Wednesday, February 15, 2012

The Secret Handshake: Do You Really Need an MFA to Get Published?

If you answered "no" then click here.
Quotidian. Why use quotidian when mundane works just as well?  Don't try citing some subtle shade of connotation, because there isn't one; they mean the same damn thing, except ninety-five percent of the English-speaking world could tell you what mundane means.  Barring mundane, why not give everyday, commonplace, or ordinary a day in court?  Too quotidian?

Using quotidian, you're not trying to tell us what the office is like, or describe Chester's workaday habits, or what materials an artist used for his pieces - unless you're Lionel Shriver, you're being deliberately obscure to add mystery to your piece, to make the reader work a little harder and invest more of herself.

I see the word all the time.

"Look out! The Quotidians are behind you!"
That, and words like it.  Elegiac ("expressing sorrow") is one.  Anodyne ("uncontentious or inoffensive") is another.  To me, it's all grandiloquent ("Pompous or extravagant in language, style, or manner, esp. in a way that is intended to impress").

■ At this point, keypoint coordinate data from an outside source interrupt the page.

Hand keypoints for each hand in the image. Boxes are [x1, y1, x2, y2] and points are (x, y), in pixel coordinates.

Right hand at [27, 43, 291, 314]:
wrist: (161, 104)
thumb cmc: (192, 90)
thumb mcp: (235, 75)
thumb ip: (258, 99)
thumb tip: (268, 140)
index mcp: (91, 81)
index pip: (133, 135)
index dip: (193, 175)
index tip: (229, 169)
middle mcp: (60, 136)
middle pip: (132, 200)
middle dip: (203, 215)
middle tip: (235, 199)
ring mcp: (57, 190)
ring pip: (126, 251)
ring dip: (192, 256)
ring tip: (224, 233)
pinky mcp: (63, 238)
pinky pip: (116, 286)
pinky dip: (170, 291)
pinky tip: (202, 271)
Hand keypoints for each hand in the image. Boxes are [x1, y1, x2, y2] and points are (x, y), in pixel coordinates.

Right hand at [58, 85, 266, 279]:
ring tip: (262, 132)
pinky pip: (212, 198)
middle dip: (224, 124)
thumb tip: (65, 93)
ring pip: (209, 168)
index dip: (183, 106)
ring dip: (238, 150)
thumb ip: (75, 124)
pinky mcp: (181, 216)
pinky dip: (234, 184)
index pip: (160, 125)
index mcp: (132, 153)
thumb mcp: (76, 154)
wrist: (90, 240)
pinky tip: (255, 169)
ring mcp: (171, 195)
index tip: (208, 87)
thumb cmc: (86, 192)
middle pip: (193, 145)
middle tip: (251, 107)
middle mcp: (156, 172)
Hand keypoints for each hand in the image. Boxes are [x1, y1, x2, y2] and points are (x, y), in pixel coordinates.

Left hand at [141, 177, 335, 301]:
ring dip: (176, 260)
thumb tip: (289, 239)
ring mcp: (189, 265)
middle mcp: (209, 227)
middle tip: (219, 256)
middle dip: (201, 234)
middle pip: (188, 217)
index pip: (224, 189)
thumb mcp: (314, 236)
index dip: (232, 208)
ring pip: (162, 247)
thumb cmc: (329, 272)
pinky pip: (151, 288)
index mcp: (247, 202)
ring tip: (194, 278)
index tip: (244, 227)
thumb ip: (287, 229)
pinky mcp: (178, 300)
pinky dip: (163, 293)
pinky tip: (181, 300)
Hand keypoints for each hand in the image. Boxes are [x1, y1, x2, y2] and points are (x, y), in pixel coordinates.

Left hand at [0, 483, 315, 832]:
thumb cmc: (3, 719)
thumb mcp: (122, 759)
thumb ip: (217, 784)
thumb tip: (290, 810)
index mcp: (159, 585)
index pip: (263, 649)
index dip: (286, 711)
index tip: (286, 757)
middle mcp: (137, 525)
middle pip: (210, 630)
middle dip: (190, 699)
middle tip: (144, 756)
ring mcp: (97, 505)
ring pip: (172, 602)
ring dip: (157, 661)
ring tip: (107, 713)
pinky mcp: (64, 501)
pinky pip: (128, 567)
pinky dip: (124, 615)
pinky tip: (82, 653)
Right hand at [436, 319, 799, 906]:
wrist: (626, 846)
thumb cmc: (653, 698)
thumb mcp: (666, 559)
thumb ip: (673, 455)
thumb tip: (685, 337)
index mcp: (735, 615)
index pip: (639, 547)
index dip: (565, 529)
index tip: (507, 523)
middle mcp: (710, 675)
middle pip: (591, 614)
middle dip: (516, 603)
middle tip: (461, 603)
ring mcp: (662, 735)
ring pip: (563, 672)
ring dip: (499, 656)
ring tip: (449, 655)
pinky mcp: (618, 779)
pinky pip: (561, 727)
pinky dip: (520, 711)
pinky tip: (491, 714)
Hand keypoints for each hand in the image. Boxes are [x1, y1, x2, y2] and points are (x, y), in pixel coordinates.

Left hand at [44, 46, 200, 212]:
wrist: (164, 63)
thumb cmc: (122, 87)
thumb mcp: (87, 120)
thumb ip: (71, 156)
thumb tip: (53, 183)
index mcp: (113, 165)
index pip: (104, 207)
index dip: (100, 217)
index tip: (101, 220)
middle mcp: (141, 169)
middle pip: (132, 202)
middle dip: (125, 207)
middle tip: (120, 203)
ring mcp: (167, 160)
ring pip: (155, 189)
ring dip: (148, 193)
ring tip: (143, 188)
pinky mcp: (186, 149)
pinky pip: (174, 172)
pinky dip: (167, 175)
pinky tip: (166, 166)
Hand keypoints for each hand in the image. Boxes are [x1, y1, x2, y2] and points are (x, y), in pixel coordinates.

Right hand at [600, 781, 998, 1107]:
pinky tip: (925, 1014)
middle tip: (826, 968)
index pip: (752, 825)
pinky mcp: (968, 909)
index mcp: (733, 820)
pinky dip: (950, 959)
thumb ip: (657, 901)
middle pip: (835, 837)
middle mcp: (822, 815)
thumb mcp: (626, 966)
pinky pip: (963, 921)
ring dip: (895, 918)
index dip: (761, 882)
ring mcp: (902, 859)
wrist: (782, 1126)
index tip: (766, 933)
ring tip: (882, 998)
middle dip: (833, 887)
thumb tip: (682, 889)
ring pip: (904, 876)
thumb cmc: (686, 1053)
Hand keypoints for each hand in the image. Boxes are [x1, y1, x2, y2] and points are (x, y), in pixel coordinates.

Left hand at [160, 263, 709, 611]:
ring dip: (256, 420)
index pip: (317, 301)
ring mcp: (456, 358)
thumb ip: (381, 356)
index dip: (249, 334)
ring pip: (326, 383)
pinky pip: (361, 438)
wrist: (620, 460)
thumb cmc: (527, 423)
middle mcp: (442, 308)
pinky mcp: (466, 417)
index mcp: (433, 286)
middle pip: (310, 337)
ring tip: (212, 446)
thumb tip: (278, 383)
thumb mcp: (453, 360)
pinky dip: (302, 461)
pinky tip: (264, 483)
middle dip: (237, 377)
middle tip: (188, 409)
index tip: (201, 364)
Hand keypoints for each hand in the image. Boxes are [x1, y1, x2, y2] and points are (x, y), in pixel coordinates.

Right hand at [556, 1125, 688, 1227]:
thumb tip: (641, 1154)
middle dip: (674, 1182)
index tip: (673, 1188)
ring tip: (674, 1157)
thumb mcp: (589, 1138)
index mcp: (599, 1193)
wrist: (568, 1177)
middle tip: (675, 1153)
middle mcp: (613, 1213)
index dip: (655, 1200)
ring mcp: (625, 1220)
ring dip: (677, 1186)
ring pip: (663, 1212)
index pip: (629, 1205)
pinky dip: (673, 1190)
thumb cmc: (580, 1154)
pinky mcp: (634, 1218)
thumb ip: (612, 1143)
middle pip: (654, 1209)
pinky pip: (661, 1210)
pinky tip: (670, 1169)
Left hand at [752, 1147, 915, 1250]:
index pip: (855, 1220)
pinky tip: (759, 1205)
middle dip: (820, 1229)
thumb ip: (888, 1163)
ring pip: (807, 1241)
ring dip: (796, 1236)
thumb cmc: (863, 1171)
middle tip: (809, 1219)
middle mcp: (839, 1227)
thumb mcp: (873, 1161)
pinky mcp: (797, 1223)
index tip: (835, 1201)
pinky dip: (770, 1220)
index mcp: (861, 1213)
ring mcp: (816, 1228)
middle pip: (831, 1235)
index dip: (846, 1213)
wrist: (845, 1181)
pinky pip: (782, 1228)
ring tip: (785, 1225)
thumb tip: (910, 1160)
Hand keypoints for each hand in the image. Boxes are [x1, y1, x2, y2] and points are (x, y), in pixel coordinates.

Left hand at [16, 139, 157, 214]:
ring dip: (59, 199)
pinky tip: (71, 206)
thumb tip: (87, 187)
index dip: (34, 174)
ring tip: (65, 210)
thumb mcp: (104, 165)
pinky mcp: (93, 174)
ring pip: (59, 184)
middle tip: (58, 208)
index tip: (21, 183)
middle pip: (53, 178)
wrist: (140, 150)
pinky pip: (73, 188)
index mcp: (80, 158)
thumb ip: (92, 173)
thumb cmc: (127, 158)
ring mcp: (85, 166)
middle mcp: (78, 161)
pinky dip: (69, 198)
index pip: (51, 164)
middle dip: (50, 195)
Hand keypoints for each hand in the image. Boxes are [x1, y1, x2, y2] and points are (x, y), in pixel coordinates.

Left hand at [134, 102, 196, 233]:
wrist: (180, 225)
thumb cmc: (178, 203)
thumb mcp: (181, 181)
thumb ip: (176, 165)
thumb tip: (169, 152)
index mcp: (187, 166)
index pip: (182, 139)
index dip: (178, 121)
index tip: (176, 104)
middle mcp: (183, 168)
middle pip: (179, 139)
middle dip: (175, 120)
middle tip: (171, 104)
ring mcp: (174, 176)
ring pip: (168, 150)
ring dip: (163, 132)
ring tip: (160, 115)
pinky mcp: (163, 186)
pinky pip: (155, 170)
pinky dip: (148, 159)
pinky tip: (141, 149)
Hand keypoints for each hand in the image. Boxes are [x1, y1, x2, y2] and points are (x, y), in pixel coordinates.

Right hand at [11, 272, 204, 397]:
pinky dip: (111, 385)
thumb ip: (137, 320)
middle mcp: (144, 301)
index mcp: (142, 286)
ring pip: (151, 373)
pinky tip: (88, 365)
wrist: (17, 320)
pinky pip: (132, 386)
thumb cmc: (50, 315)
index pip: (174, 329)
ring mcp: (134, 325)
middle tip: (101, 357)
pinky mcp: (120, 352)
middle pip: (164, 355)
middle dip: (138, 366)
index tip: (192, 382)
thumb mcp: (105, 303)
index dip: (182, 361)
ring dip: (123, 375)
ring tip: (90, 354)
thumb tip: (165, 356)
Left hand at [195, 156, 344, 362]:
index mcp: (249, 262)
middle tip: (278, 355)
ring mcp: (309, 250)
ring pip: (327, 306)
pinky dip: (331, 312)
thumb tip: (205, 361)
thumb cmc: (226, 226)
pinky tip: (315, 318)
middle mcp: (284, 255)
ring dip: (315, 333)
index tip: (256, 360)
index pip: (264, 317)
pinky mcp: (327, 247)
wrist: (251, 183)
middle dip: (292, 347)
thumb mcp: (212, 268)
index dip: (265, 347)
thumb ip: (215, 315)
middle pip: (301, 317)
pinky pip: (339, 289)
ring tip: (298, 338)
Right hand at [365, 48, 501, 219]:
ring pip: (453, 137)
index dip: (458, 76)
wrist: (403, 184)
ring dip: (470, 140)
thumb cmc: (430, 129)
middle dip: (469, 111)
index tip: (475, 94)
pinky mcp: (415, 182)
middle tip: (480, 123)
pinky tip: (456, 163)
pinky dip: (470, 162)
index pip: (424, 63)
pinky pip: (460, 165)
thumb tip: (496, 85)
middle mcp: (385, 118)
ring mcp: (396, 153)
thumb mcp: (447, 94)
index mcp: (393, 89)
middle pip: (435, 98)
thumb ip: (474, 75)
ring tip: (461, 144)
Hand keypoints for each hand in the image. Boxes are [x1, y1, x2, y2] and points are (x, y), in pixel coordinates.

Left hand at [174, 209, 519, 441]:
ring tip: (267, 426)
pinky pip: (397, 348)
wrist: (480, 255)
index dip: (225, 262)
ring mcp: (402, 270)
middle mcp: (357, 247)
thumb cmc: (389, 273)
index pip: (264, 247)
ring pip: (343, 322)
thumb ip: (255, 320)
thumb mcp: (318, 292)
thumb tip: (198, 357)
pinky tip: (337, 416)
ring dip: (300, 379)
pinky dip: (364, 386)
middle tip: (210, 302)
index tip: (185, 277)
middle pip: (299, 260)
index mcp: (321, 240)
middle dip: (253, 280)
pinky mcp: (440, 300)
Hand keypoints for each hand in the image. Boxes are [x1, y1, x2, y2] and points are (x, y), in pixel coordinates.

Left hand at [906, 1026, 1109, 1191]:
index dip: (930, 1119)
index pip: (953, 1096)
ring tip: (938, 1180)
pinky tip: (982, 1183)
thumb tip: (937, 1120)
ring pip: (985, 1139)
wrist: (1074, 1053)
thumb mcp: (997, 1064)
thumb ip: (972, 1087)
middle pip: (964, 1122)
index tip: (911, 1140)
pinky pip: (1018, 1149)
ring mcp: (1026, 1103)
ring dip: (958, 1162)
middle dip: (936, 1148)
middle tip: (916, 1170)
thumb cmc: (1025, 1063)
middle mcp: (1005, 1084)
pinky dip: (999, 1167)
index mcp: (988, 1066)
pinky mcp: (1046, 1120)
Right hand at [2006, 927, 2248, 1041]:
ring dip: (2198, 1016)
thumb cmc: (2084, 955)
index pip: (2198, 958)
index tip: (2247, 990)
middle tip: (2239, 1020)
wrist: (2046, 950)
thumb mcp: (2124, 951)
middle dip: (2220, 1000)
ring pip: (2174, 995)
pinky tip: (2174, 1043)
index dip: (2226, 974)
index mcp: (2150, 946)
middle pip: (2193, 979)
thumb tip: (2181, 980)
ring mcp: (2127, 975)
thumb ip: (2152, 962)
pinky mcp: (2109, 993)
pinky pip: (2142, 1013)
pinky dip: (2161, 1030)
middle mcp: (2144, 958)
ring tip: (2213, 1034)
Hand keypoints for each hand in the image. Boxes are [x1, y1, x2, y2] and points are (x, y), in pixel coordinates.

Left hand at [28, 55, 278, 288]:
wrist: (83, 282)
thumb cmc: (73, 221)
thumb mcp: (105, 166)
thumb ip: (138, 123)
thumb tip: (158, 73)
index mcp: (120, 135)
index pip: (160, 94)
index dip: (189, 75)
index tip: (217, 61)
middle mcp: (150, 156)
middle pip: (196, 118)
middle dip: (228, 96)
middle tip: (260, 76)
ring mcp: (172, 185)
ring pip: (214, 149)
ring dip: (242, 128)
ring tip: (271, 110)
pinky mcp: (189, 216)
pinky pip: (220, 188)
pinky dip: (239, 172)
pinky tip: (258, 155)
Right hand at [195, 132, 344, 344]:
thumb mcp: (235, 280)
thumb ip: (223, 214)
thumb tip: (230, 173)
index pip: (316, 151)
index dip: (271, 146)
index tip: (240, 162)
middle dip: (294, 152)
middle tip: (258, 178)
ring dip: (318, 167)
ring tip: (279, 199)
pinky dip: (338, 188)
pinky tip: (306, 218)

I think my vocabulary is better than the average bear's.  If you're not David Foster Wallace, it ain't right to have me running for the dictionary (well, for Google).  It's also no comment on my lack of education (I hope) because it's the same words over and over.

I remember a poster in my sixth grade English class, back in the days when it was called Language.  Flying in the face of the Mighty Elmore Leonard (see Rule #3), this poster declared, "Said is Dead; Use These Instead."  An alphabetical list of words which wouldn't make it past an AP writing class followed- Argued, Berated, Chided, Declared, etc.  Seeing elegiac in four different books I've read in the last two months makes me imagine a spreadsheet handed out at creative writing programs across the country; Simplicity is Dead; Use These Instead.

Leonard says, "if it sounds like writing, re-write it."  John D. MacDonald says, "Author intrusion is, 'Gee, Mama, look how nice I'm writing!'"  John Dufresne says, "thou shalt not be obscure."

Look, I'm all for high fallutin language if it serves the voice of a piece.  I like learning new words, particularly from a Shriver or a Wallace who knows how to use them.  But most of the time these words just seem underlined.  If you tell me your book is a "bildungsroman" rather than "a coming-of-age novel," you're proffering the secret MFA handshake.

McWriterface, listen closely: shake off all those fancy words you discovered pursuing your degree.  They are weighty words and you need to build up your muscles before you can lift them properly.  I see intransigent ("unyielding") and suddenly you're not trying to tell me a story, you're waving your MFA in my face.  You can't expect editors to stop these words because they all have their MFAs, too.  So it's up to you, Authorton.

Only you can prevent grandiloquence, Authorton... only you.